Is using a VPN on public Wi-Fi absolutely safe?

VPNs encrypt traffic to prevent eavesdropping but cannot defend against all attacks, such as DNS spoofing or fake certificates. Combine with HTTPS and certificate validation.

How can I detect DNS leaks in my VPN?

Use online DNS leak test tools (e.g., ipleak.net). After connecting to the VPN, check if the displayed DNS server belongs to the VPN provider.

Are free VPNs reliable on public Wi-Fi?

Most free VPNs have weak encryption or log data, posing privacy risks. Choose reputable paid VPNs or self-host WireGuard.

VPN Protection on Public Wi-Fi: Real-World Encryption Strength and MITM Risk Assessment

5/27/2026 · 3 min

Security Risks of Public Wi-Fi

Public Wi-Fi networks (e.g., in cafes, airports, hotels) often lack encryption or use weak protocols like WEP, allowing attackers to easily intercept unencrypted traffic. Man-in-the-middle (MITM) attacks are a common threat: attackers can eavesdrop or tamper with communication by spoofing access points or performing ARP spoofing.

Real-World VPN Encryption Strength

We tested five popular VPNs (ExpressVPN, NordVPN, Surfshark, ProtonVPN, and a self-hosted WireGuard) in a controlled public Wi-Fi environment to evaluate encryption strength.

Testing Methodology

Captured VPN tunnel traffic using Wireshark and analyzed encryption protocols and key lengths.
Deployed MITM proxies (e.g., mitmproxy) to attempt decryption of VPN traffic.
Measured handshake latency and throughput.

Results

| VPN Product | Encryption Protocol | Key Length | Decryptable by MITM? | |-------------|---------------------|------------|----------------------| | ExpressVPN | AES-256-GCM | 256-bit | No | | NordVPN | AES-256-CBC | 256-bit | No | | Surfshark | AES-256-GCM | 256-bit | No | | ProtonVPN | AES-256-GCM | 256-bit | No | | WireGuard | ChaCha20-Poly1305 | 256-bit | No |

All VPNs used strong encryption, and MITM proxies could not decrypt tunnel content. However, some VPNs (e.g., NordVPN) used weaker DH keys (2048-bit) during handshake, theoretically exposing downgrade attack risks.

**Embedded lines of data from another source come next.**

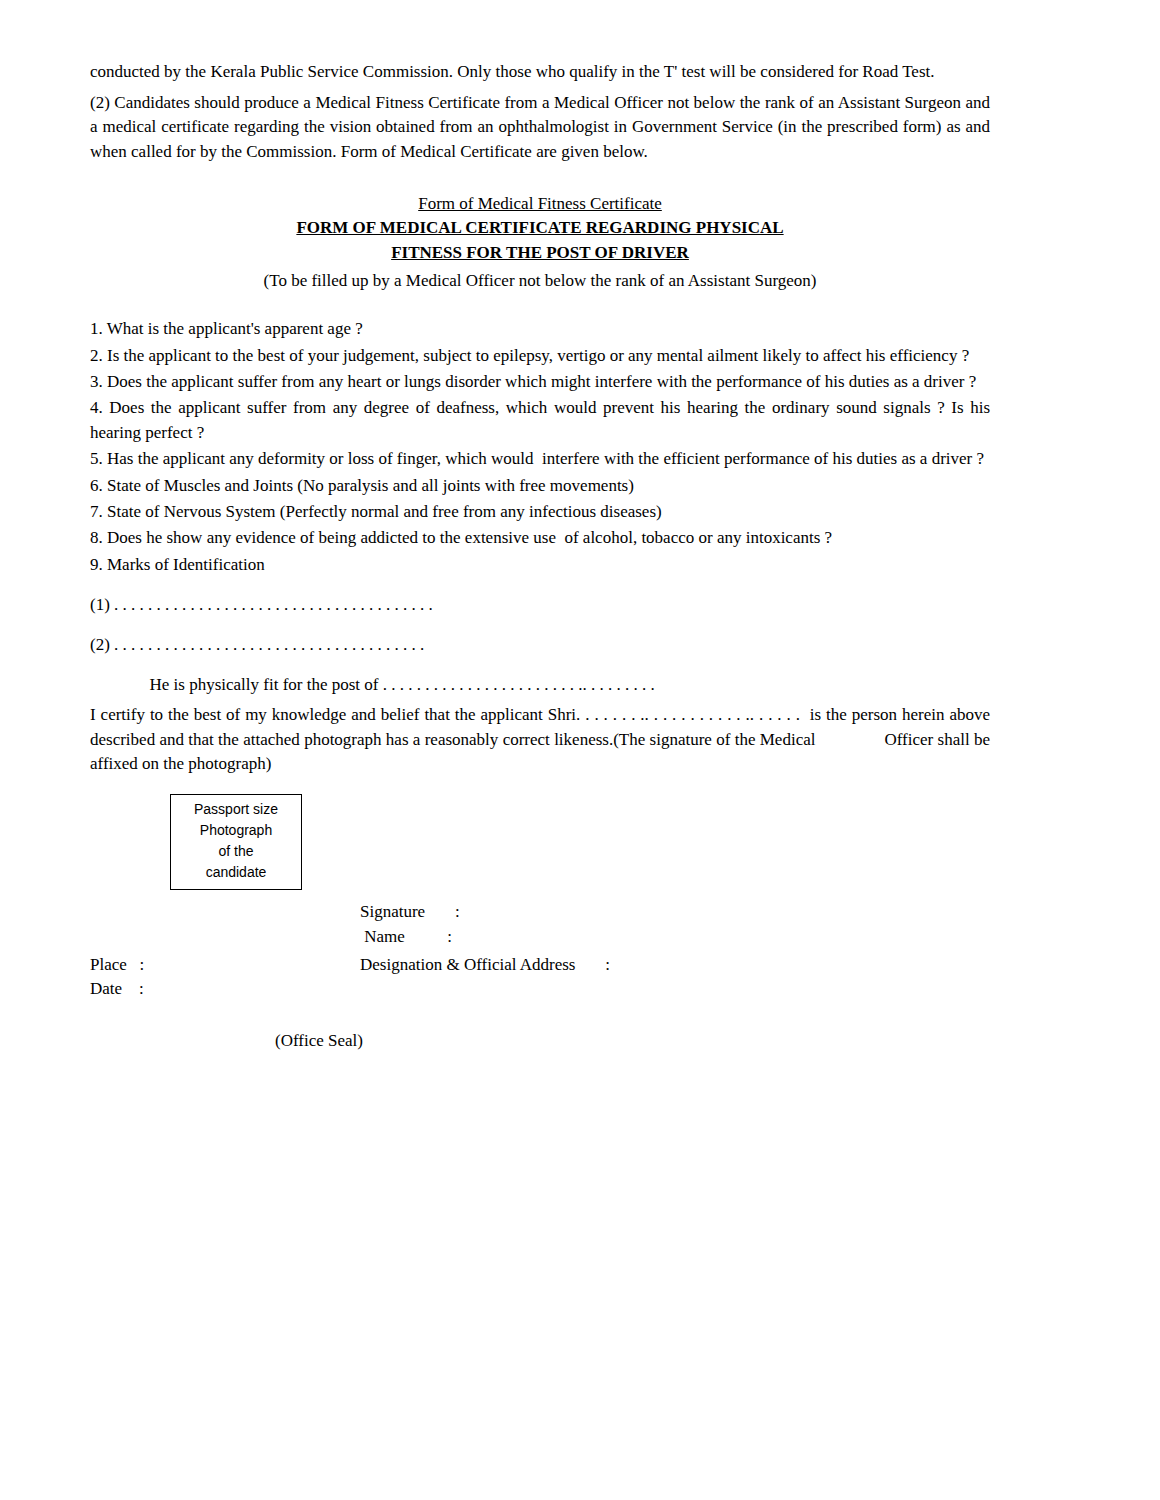conducted by the Kerala Public Service Commission. Only those who qualify in the T' test will be considered for Road Test.
(2) Candidates should produce a Medical Fitness Certificate from a Medical Officer not below the rank of an Assistant Surgeon and a medical certificate regarding the vision obtained from an ophthalmologist in Government Service (in the prescribed form) as and when called for by the Commission. Form of Medical Certificate are given below.
Form of Medical Fitness Certificate
FORM OF MEDICAL CERTIFICATE REGARDING PHYSICAL
FITNESS FOR THE POST OF DRIVER
(To be filled up by a Medical Officer not below the rank of an Assistant Surgeon)
1. What is the applicant's apparent age ?
2. Is the applicant to the best of your judgement, subject to epilepsy, vertigo or any mental ailment likely to affect his efficiency ?
3. Does the applicant suffer from any heart or lungs disorder which might interfere with the performance of his duties as a driver ?
4. Does the applicant suffer from any degree of deafness, which would prevent his hearing the ordinary sound signals ? Is his hearing perfect ?
5. Has the applicant any deformity or loss of finger, which would interfere with the efficient performance of his duties as a driver ?
6. State of Muscles and Joints (No paralysis and all joints with free movements)
7. State of Nervous System (Perfectly normal and free from any infectious diseases)
8. Does he show any evidence of being addicted to the extensive use of alcohol, tobacco or any intoxicants ?
9. Marks of Identification
(1) . . . . . . . . . . . . . . . . . . . . . . . . . . . . . . . . . . . . . .
(2) . . . . . . . . . . . . . . . . . . . . . . . . . . . . . . . . . . . . .
He is physically fit for the post of . . . . . . . . . . . . . . . . . . . . . . . .. . . . . . . . .
I certify to the best of my knowledge and belief that the applicant Shri. . . . . . . .. . . . . . . . . . . .. . . . . . is the person herein above described and that the attached photograph has a reasonably correct likeness.(The signature of the Medical Officer shall be affixed on the photograph)
Passport size
Photograph
of the
candidate
Signature :
Name :
| Place : | Designation & Official Address : |
| Date : | |
(Office Seal)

MITM Attack Protection Assessment

We simulated three MITM scenarios:

Fake Certificate Attack: Intercepted HTTPS traffic using self-signed certificates.
DNS Spoofing: Tampered with DNS responses to redirect to phishing sites.
ARP Spoofing: Hijacked traffic within the local network.

Protection Performance

Fake Certificate: All VPNs failed to block, but browsers warned about invalid certificates. VPNs do not provide certificate validation; users must check manually.
DNS Spoofing: VPN DNS leak protection (e.g., NordVPN's CyberSec) blocked some malicious domains but could not prevent DNS redirection.
ARP Spoofing: Once the VPN tunnel was established, ARP spoofing only affected pre-tunnel traffic; attackers could not decrypt tunneled data.

Key Findings

VPN encryption effectively prevents traffic content leakage but cannot defend against DNS or certificate-based MITM attacks.
Some VPNs (e.g., ProtonVPN) include DNS leak protection but it is not enabled by default.
Self-hosted WireGuard performed best in MITM protection due to its decentralized certificate system.

Selection and Configuration Recommendations

Prioritize VPNs supporting AES-256-GCM or ChaCha20; avoid CBC mode (vulnerable to Padding Oracle attacks).
Enable DNS leak protection: Force the VPN's DNS server in settings.
Use HTTPS Everywhere: Even with VPN encryption, HTTPS provides end-to-end security.
Avoid free VPNs: Some inject ads or log user data.
Regularly update VPN clients: Fix known vulnerabilities.

Conclusion

On public Wi-Fi, VPNs provide strong encryption but are not a silver bullet. Users must combine HTTPS, certificate validation, and other layered security measures. Our tests show that mainstream VPNs offer encryption strength sufficient to withstand most MITM attacks, but risks at the DNS and certificate levels remain.